Over the weekend I was trying to get back in the exercise groove. I ran on Saturday and Sunday. I did yoga on Saturday; I went rock-climbing with Joe on Sunday. And, perhaps predictably, by Monday afternoon I was too sore to reach up and scratch my head. I needed, like, a robot hairstylist to assist me.
In this week where the kids are in school and I am not, I have been trying to Get Stuff Done. I did so many things on Tuesday in particular -- phone calls and emails and errands. On Wednesday I spent part of the day at a big noisy symposium, and part of the day trying to do more things, and by Wednesday night I needed, like, a robot hairstylist except for routine brain tasks. They call it DOMS when it's in your body -- delayed onset muscle soreness. I was feeling something DOMS-like in my brain.

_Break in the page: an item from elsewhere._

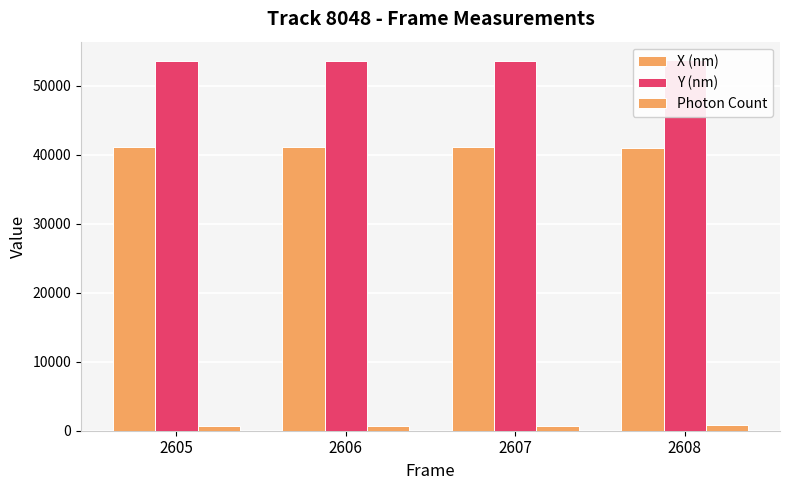

Rank the categories by X (nm) value from highest to lowest.

2606, 2605, 2607, 2608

Up to a point this is part and parcel of being a person who loves new year's resolutions. If you always resolve to push your body a little farther in the new year, you're always going to be a little bit sore in January. It would have been smarter if I had preserved my ability to apply conditioner without assistance, I know, but a little muscle soreness can be a pleasant reminder of a happy productive workout. Generally, I think, I am able to read my body's cues about how hard to push and when to back off. (Rock-climbing is a different kind of workout, with shorter bursts of high intensity.)
The thing that causes me perpetual perplexity is how hard to push and when to back off when it comes to matters of the brain. I have a problematic tendency to measure my value in terms of my output. Sometimes when I feel myself getting brain-tired I pause and say to myself, "What would feel restorative right now?" Often the answer is "Finding a different kind of box to check!"
I have arranged my life so that doing things I enjoy often gives me boxes to check: when I finish the cowl I am binding off for my 19yo, I will check it off my knitting list. When I read a Watership Down chapter to Stella tonight (the story of the king's lettuce!) it meant not only that we enjoyed the mysterious doctor describing the perils of the festering Lousepedoodle but also that I had a box to fill in on my habits page. Sometimes I say to myself, "Do you really want to do this thing or are you actually trying to please someone else and check a box in the process?"
Sometimes I'm not sure what the answer is.